- Provided records
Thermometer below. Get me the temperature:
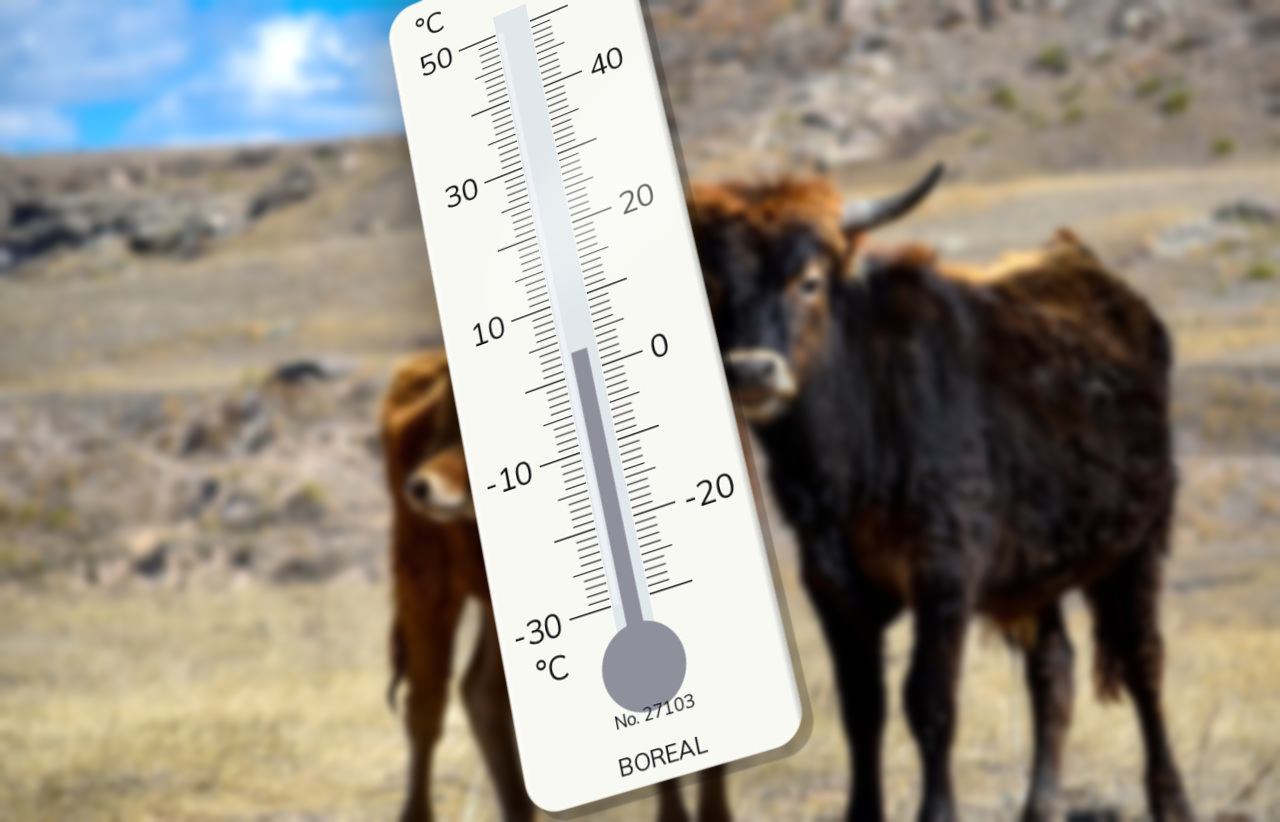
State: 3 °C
--
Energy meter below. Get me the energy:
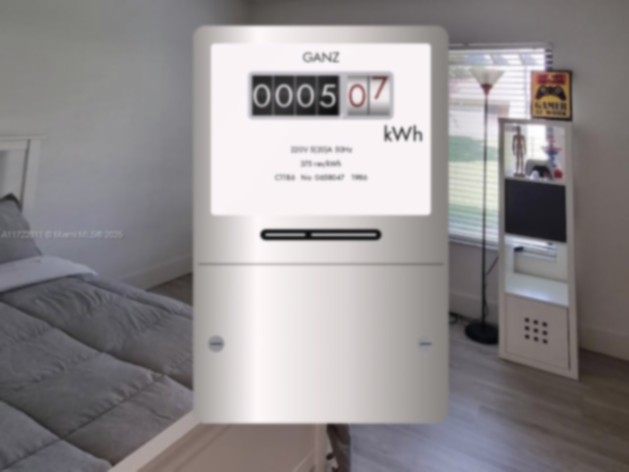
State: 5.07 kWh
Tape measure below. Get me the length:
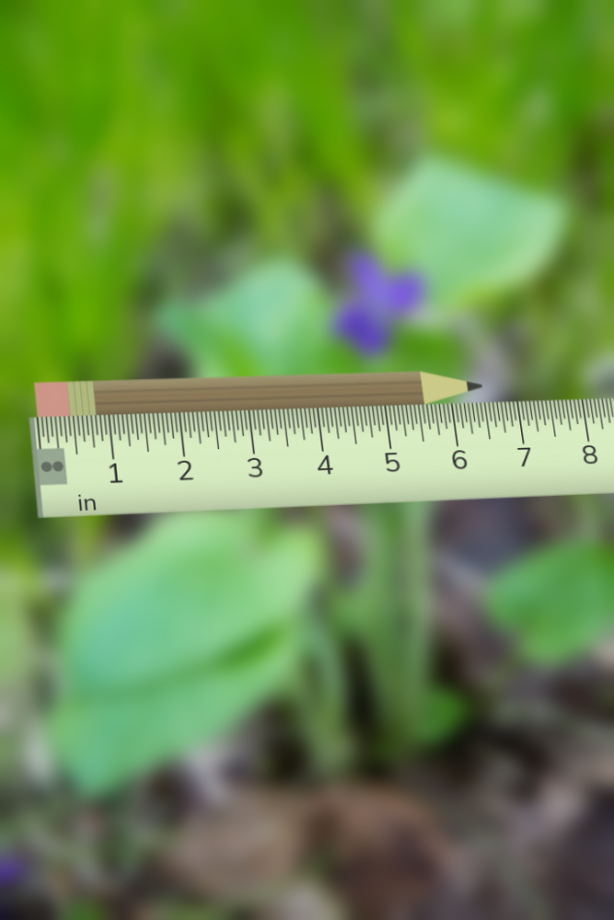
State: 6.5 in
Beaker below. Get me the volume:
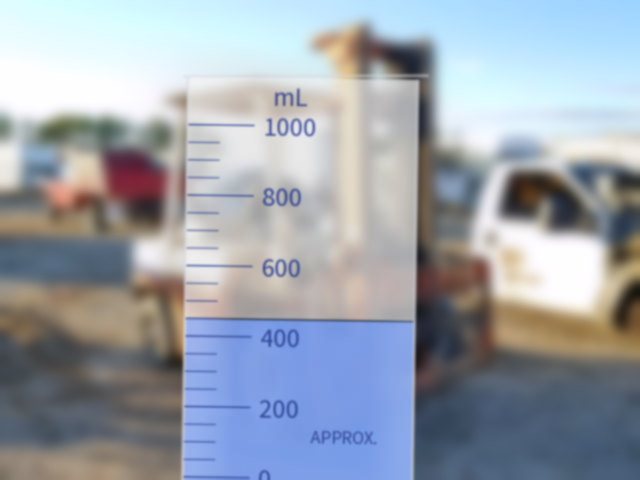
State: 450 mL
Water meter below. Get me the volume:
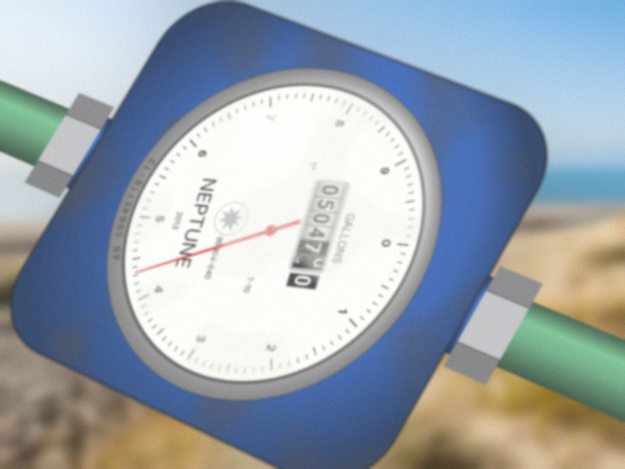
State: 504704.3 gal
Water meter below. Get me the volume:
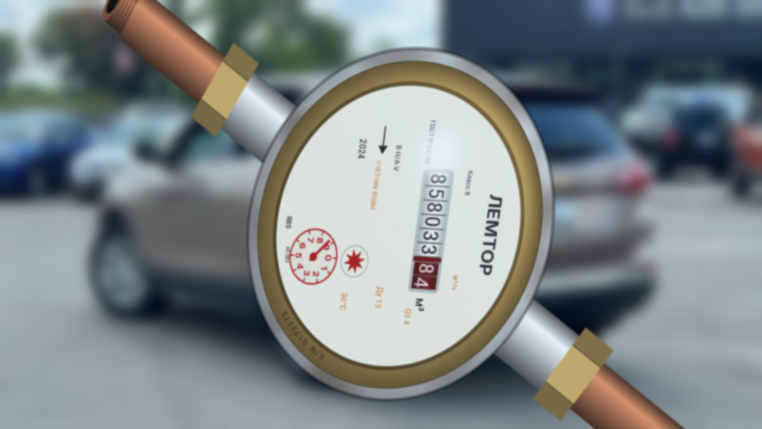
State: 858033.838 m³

- Task details
Reproduce word for word the items from the line with "Thermometer below. Get" up to and including the line with "State: 3 °C", and leave the pictures out.

- Answer section
Thermometer below. Get me the temperature:
State: 3 °C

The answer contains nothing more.